◆ **THE PROBLEM**:
The entries that follow must be given again exactly, with the pictures excluded.

◆ **EXERCISE DATA**:
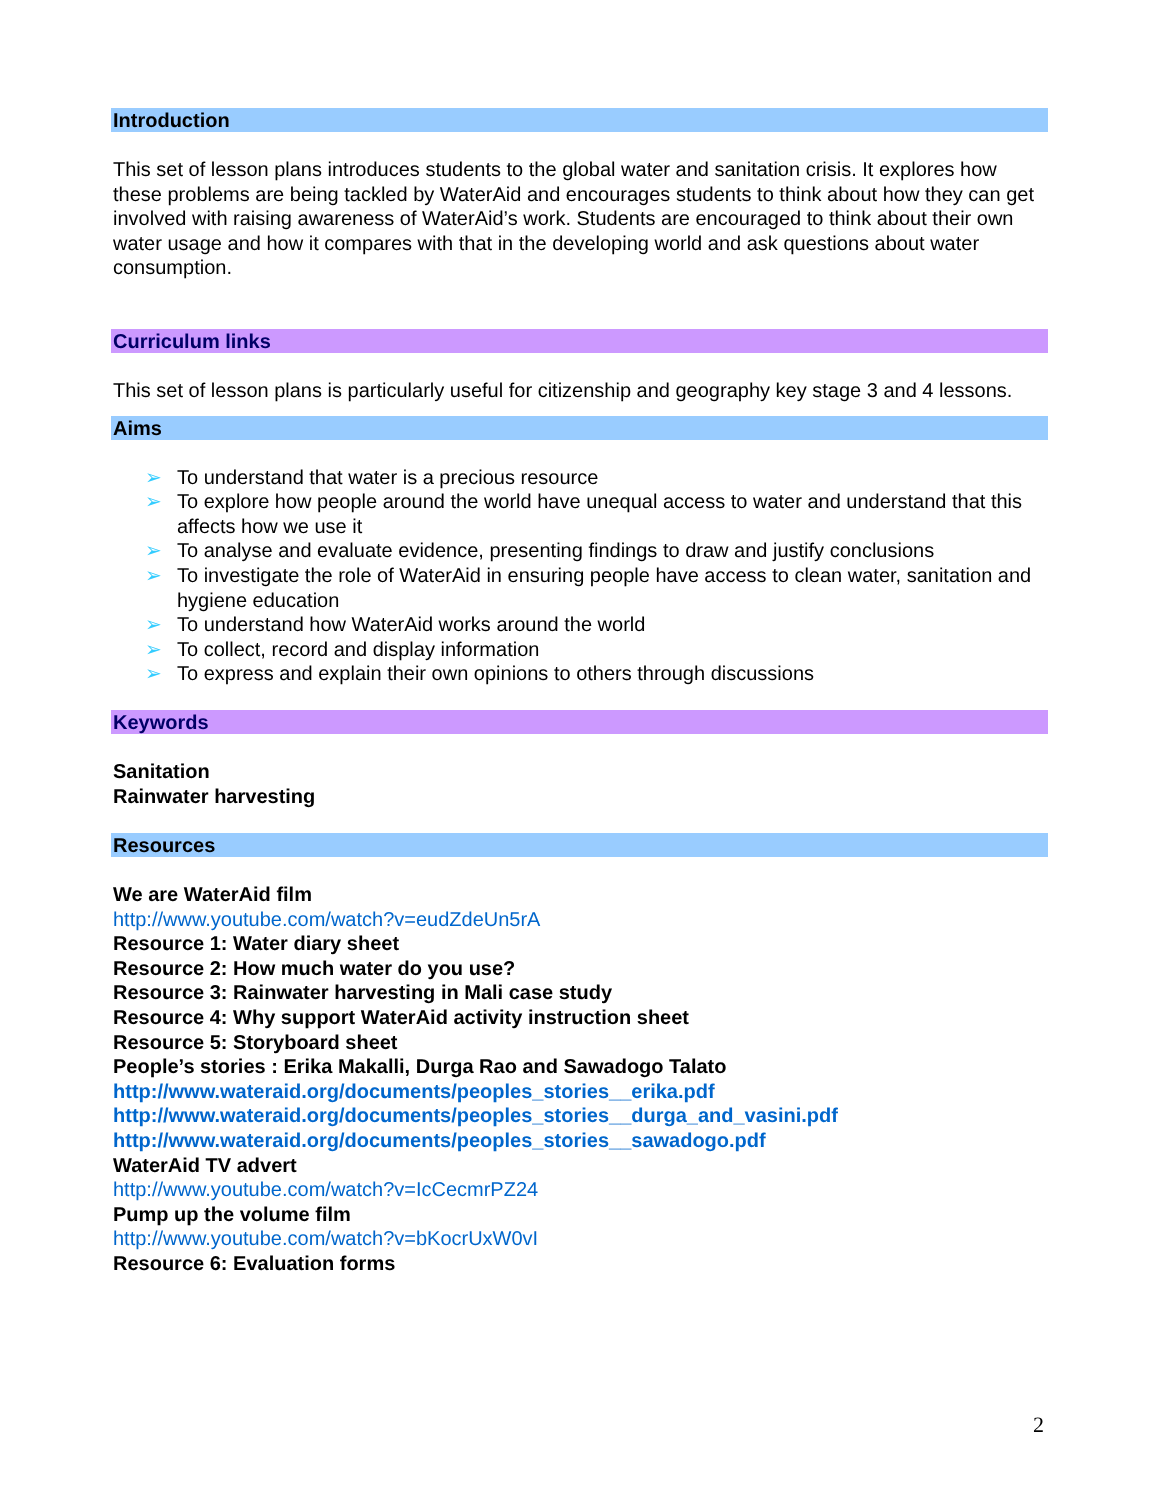Introduction
This set of lesson plans introduces students to the global water and sanitation crisis. It explores how these problems are being tackled by WaterAid and encourages students to think about how they can get involved with raising awareness of WaterAid’s work. Students are encouraged to think about their own water usage and how it compares with that in the developing world and ask questions about water consumption.
Curriculum links
This set of lesson plans is particularly useful for citizenship and geography key stage 3 and 4 lessons.
Aims
➢ To understand that water is a precious resource
➢ To explore how people around the world have unequal access to water and understand that this affects how we use it
➢ To analyse and evaluate evidence, presenting findings to draw and justify conclusions
➢ To investigate the role of WaterAid in ensuring people have access to clean water, sanitation and hygiene education
➢ To understand how WaterAid works around the world
➢ To collect, record and display information
➢ To express and explain their own opinions to others through discussions
Keywords
Sanitation
Rainwater harvesting
Resources
We are WaterAid film
http://www.youtube.com/watch?v=eudZdeUn5rA
Resource 1: Water diary sheet
Resource 2: How much water do you use?
Resource 3: Rainwater harvesting in Mali case study
Resource 4: Why support WaterAid activity instruction sheet
Resource 5: Storyboard sheet
People’s stories : Erika Makalli, Durga Rao and Sawadogo Talato
http://www.wateraid.org/documents/peoples_stories__erika.pdf
http://www.wateraid.org/documents/peoples_stories__durga_and_vasini.pdf
http://www.wateraid.org/documents/peoples_stories__sawadogo.pdf
WaterAid TV advert
http://www.youtube.com/watch?v=IcCecmrPZ24
Pump up the volume film
http://www.youtube.com/watch?v=bKocrUxW0vI
Resource 6: Evaluation forms
2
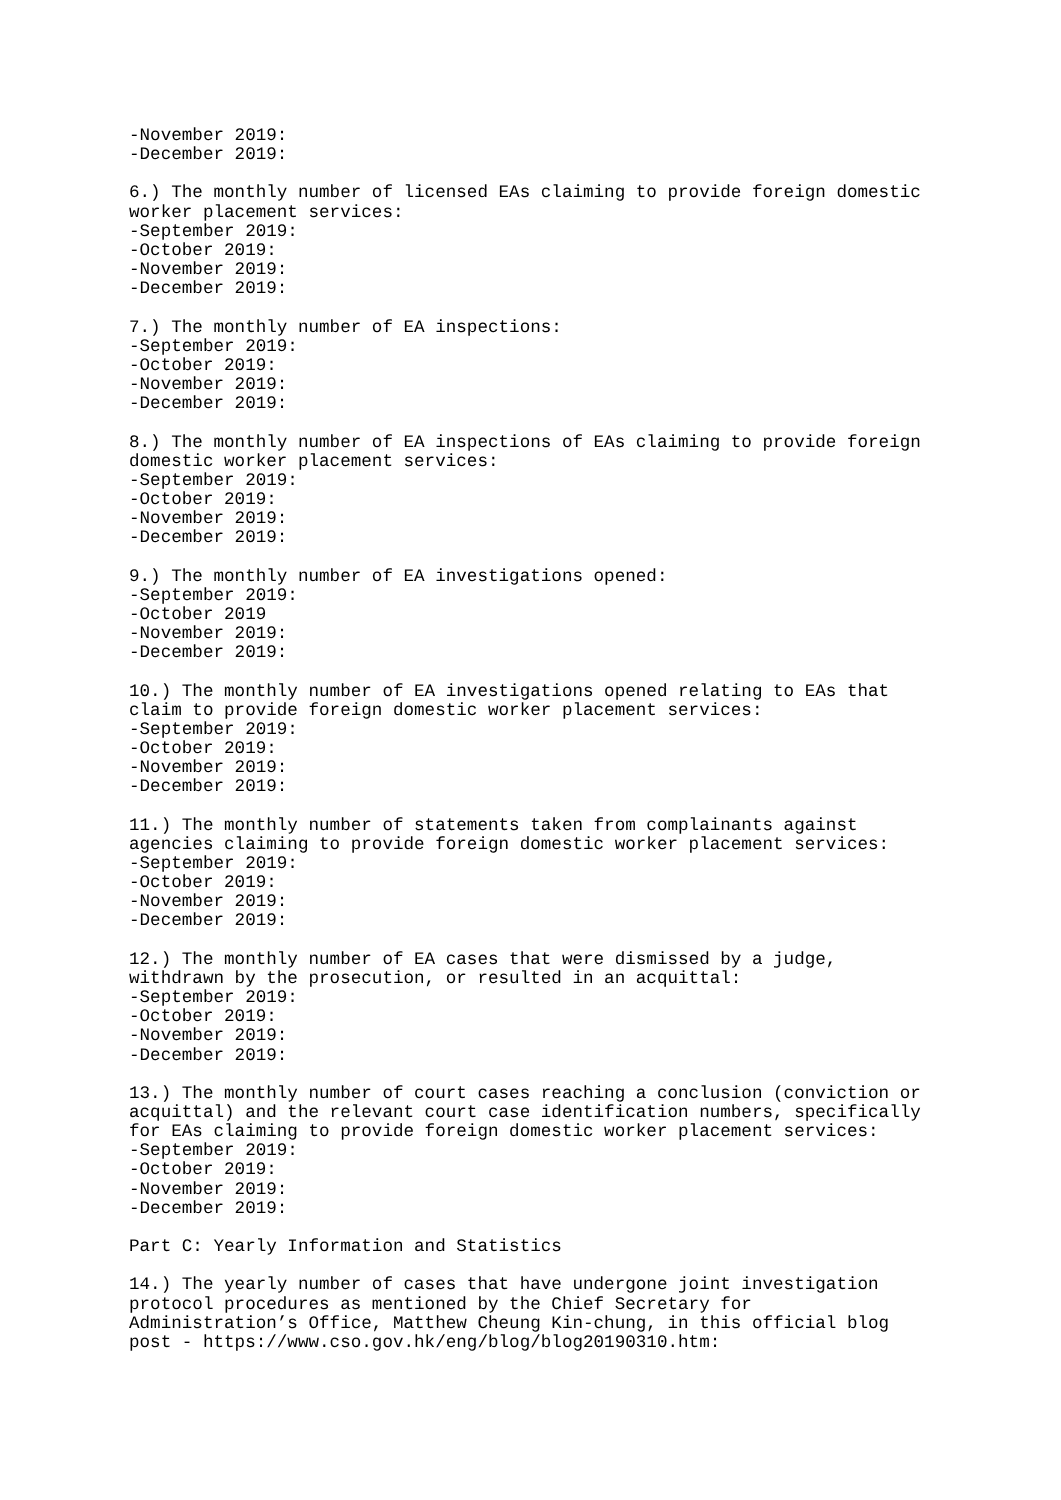-November 2019:
-December 2019:

6.) The monthly number of licensed EAs claiming to provide foreign domestic
worker placement services:
-September 2019:
-October 2019:
-November 2019:
-December 2019:

7.) The monthly number of EA inspections:
-September 2019:
-October 2019:
-November 2019:
-December 2019:

8.) The monthly number of EA inspections of EAs claiming to provide foreign
domestic worker placement services:
-September 2019:
-October 2019:
-November 2019:
-December 2019:

9.) The monthly number of EA investigations opened:
-September 2019:
-October 2019
-November 2019:
-December 2019:

10.) The monthly number of EA investigations opened relating to EAs that
claim to provide foreign domestic worker placement services:
-September 2019:
-October 2019:
-November 2019:
-December 2019:

11.) The monthly number of statements taken from complainants against
agencies claiming to provide foreign domestic worker placement services:
-September 2019:
-October 2019:
-November 2019:
-December 2019:

12.) The monthly number of EA cases that were dismissed by a judge,
withdrawn by the prosecution, or resulted in an acquittal:
-September 2019:
-October 2019:
-November 2019:
-December 2019:

13.) The monthly number of court cases reaching a conclusion (conviction or
acquittal) and the relevant court case identification numbers, specifically
for EAs claiming to provide foreign domestic worker placement services:
-September 2019:
-October 2019:
-November 2019:
-December 2019:

Part C: Yearly Information and Statistics

14.) The yearly number of cases that have undergone joint investigation
protocol procedures as mentioned by the Chief Secretary for
Administration’s Office, Matthew Cheung Kin-chung, in this official blog
post - https://www.cso.gov.hk/eng/blog/blog20190310.htm:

◆ **ANSWER SECTION**:
Introduction
This set of lesson plans introduces students to the global water and sanitation crisis. It explores how these problems are being tackled by WaterAid and encourages students to think about how they can get involved with raising awareness of WaterAid’s work. Students are encouraged to think about their own water usage and how it compares with that in the developing world and ask questions about water consumption.
Curriculum links
This set of lesson plans is particularly useful for citizenship and geography key stage 3 and 4 lessons.
Aims
➢ To understand that water is a precious resource
➢ To explore how people around the world have unequal access to water and understand that this affects how we use it
➢ To analyse and evaluate evidence, presenting findings to draw and justify conclusions
➢ To investigate the role of WaterAid in ensuring people have access to clean water, sanitation and hygiene education
➢ To understand how WaterAid works around the world
➢ To collect, record and display information
➢ To express and explain their own opinions to others through discussions
Keywords
Sanitation
Rainwater harvesting
Resources
We are WaterAid film
http://www.youtube.com/watch?v=eudZdeUn5rA
Resource 1: Water diary sheet
Resource 2: How much water do you use?
Resource 3: Rainwater harvesting in Mali case study
Resource 4: Why support WaterAid activity instruction sheet
Resource 5: Storyboard sheet
People’s stories : Erika Makalli, Durga Rao and Sawadogo Talato
http://www.wateraid.org/documents/peoples_stories__erika.pdf
http://www.wateraid.org/documents/peoples_stories__durga_and_vasini.pdf
http://www.wateraid.org/documents/peoples_stories__sawadogo.pdf
WaterAid TV advert
http://www.youtube.com/watch?v=IcCecmrPZ24
Pump up the volume film
http://www.youtube.com/watch?v=bKocrUxW0vI
Resource 6: Evaluation forms
2
-November 2019:
-December 2019:

6.) The monthly number of licensed EAs claiming to provide foreign domestic
worker placement services:
-September 2019:
-October 2019:
-November 2019:
-December 2019:

7.) The monthly number of EA inspections:
-September 2019:
-October 2019:
-November 2019:
-December 2019:

8.) The monthly number of EA inspections of EAs claiming to provide foreign
domestic worker placement services:
-September 2019:
-October 2019:
-November 2019:
-December 2019:

9.) The monthly number of EA investigations opened:
-September 2019:
-October 2019
-November 2019:
-December 2019:

10.) The monthly number of EA investigations opened relating to EAs that
claim to provide foreign domestic worker placement services:
-September 2019:
-October 2019:
-November 2019:
-December 2019:

11.) The monthly number of statements taken from complainants against
agencies claiming to provide foreign domestic worker placement services:
-September 2019:
-October 2019:
-November 2019:
-December 2019:

12.) The monthly number of EA cases that were dismissed by a judge,
withdrawn by the prosecution, or resulted in an acquittal:
-September 2019:
-October 2019:
-November 2019:
-December 2019:

13.) The monthly number of court cases reaching a conclusion (conviction or
acquittal) and the relevant court case identification numbers, specifically
for EAs claiming to provide foreign domestic worker placement services:
-September 2019:
-October 2019:
-November 2019:
-December 2019:

Part C: Yearly Information and Statistics

14.) The yearly number of cases that have undergone joint investigation
protocol procedures as mentioned by the Chief Secretary for
Administration’s Office, Matthew Cheung Kin-chung, in this official blog
post - https://www.cso.gov.hk/eng/blog/blog20190310.htm:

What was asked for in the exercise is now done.